Bueno, llamá a otra persona, dice otro preso, el más viejo, uno que apenas podía caminar. Es dos más dos, dice el preso de la faca, los mataconcha arreglan con plata o los pasamos a fierro. A todo esto el teléfono estaba pegado al puesto de la guardia del pabellón, en un sector vidriado, desde afuera se puede ver perfectamente lo que ocurre. Me acuerdo entonces de la contadora que manejó las cuentas del negocio, Mariana Bárcena. El celador del pabellón de ingreso podía ver perfectamente la situación. Yo me daba por muerto, pero Mariana atiende la llamada y dice que me quede tranquilo. Justo estaba mirando la televisión, el frente de mi casa con los vidrios rotos, no lo podía creer. Que no intente nada extraño, porque si no salís con los pies para delante y el culo hecho una flor, me apunta el preso que sostenía la faca. El teléfono está pegado a la guardia, el celador nos miraba como si pasara una película delante de sus ojos. Quédese tranquilo que yo le soluciono el problema, dice Mariana. Lo único, dice, es que no estoy cerca, me voy a demorar. Entonces el preso viejo me saca el teléfono y se pone a hablar con Mariana hasta que se corta la llamada por falta de crédito. Más tarde, a la noche, cuando me había quedado dormido, siento que me sacuden de un hombro y el preso de la faca me dice que la persona había ido a la Iglesia de Flores y que había esperado al pedo. Despedite, dice, pero justo en ese momento entran al pabellón una persona de uniforme con muchas tiras, y atrás dos más, con escopetas.                                                                   

                                                                            ***


Venga conmigo, dice la persona que tenía muchas tiras en el uniforme. Se presenta, es el alcaide Terán. Pasamos a una habitación, me hace sentar, me pregunta cómo estoy y si quiero tomar algo. Mariana Bárcena había presentado una denuncia en la fiscalía de turno, había dicho que yo estaba en riesgo de muerte.

La cárcel es así, dice el alcaide, ya se va a acostumbrar. Quería saber quiénes me habían amenazado, pero si yo abría la boca no iba a durar mucho en el pabellón. Bueno, dice el alcaide, voy a hablar con el celador para que permanezca en su celda las veinticuatro horas y que nadie le abra. Y así pasé una semana encerrado. Los presos hacían fila para escupirme, tiraban basura a la celda, me decían que los había vendido y que alguna vez iba a salir y que entonces harían justicia.

Una mañana desperté abrazado al taburete fijo de la celda. Si me soltaba me caía al vacío, si me soltaba me tragaba la oscuridad, un espacio sin fondo, sin límites, y con algo que brillaba y daba vueltas como un fogonazo de luz que enceguecía, como el flash de un fotógrafo.

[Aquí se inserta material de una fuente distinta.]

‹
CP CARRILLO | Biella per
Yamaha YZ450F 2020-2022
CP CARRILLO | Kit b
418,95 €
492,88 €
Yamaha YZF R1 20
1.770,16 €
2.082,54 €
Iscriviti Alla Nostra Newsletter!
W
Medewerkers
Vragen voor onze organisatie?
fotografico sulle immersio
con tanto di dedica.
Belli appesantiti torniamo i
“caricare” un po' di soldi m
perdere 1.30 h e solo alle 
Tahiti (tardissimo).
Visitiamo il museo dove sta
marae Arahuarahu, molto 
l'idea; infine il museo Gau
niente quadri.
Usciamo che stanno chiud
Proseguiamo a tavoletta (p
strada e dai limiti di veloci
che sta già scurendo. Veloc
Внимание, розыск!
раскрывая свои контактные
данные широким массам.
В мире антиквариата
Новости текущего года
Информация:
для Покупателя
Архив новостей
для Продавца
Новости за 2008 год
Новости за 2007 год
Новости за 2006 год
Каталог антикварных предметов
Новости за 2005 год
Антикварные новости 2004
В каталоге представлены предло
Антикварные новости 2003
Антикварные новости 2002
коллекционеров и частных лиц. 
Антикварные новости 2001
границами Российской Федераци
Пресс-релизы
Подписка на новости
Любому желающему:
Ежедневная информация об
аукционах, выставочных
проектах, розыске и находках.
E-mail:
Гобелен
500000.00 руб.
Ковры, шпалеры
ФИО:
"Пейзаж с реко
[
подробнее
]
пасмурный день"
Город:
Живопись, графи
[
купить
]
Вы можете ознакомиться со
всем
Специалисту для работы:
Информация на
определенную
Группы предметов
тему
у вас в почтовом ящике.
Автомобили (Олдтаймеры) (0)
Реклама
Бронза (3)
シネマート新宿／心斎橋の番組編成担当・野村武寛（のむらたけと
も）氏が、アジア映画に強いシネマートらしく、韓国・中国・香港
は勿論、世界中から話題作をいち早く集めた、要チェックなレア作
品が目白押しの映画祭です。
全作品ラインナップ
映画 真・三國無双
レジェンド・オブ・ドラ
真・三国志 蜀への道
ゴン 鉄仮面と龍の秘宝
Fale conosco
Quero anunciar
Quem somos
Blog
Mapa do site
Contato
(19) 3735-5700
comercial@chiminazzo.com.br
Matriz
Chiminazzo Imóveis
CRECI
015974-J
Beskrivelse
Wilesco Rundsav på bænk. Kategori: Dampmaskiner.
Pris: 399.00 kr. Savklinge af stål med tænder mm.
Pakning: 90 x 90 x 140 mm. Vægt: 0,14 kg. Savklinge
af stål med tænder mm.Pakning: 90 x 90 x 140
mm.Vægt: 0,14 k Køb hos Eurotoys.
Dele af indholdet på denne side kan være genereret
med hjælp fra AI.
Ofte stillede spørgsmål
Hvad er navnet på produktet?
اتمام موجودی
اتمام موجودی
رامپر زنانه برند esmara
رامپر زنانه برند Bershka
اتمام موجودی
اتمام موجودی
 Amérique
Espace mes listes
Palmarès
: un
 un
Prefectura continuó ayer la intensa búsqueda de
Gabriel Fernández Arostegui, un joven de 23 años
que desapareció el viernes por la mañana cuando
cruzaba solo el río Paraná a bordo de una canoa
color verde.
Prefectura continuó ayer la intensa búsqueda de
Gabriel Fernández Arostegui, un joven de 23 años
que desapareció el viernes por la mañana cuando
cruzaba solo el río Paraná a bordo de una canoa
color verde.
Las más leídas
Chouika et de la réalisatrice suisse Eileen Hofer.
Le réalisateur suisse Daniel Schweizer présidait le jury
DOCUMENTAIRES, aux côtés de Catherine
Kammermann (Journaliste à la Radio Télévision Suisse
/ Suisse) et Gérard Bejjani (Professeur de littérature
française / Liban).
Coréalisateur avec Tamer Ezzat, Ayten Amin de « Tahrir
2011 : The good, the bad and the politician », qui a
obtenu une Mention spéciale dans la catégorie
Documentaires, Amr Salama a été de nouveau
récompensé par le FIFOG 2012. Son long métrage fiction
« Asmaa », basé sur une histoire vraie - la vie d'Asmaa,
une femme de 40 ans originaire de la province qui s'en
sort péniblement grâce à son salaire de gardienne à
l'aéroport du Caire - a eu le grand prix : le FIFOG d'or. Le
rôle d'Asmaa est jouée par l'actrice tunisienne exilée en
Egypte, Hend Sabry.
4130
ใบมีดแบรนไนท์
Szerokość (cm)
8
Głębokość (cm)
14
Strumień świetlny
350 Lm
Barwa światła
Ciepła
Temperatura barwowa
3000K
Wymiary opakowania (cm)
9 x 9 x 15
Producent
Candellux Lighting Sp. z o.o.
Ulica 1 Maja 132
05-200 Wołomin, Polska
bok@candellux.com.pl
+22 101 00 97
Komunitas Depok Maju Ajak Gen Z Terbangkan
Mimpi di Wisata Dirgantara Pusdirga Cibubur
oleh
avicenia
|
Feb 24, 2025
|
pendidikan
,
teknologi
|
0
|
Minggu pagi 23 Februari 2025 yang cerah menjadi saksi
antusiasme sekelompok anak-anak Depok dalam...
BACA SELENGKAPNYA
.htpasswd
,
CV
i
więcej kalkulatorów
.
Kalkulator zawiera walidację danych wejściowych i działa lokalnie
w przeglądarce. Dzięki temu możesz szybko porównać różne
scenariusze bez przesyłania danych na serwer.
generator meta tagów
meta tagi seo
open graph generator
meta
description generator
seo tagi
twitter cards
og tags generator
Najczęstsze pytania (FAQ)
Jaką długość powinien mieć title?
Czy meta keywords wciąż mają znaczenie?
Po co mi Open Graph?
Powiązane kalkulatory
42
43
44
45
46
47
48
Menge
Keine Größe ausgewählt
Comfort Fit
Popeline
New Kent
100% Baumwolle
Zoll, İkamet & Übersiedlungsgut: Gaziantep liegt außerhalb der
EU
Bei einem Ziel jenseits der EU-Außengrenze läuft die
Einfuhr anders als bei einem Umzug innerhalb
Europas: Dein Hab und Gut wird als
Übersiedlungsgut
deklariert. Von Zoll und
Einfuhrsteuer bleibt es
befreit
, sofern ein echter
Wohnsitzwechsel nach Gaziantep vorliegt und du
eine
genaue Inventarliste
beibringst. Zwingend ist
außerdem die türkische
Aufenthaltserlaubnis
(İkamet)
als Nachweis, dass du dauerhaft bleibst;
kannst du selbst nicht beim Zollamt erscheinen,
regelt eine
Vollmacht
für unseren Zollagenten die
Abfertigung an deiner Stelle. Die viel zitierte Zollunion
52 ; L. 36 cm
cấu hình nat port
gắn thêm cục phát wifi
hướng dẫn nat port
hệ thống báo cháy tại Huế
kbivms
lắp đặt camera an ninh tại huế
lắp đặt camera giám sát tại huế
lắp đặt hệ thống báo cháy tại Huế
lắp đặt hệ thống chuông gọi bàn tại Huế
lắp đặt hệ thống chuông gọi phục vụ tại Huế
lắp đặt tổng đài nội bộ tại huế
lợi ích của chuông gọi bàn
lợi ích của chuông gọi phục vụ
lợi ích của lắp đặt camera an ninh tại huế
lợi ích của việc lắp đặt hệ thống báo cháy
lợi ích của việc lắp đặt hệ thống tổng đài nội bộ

Desperté a los gritos, y al rato me trasladaron a otro módulo, al programa de atención psiquiátrica. Todavía tengo esa impresión a la noche. Estoy en la oscuridad, estoy solo, sin nada de donde agarrarme, algo estalla de pronto y lo que era negro por un segundo se vuelve blanco, como el flash de un fotógrafo, como la campera inflable de Mónica, en Puerto Madryn, un día de viento, cuando fuimos a ver las ballenas.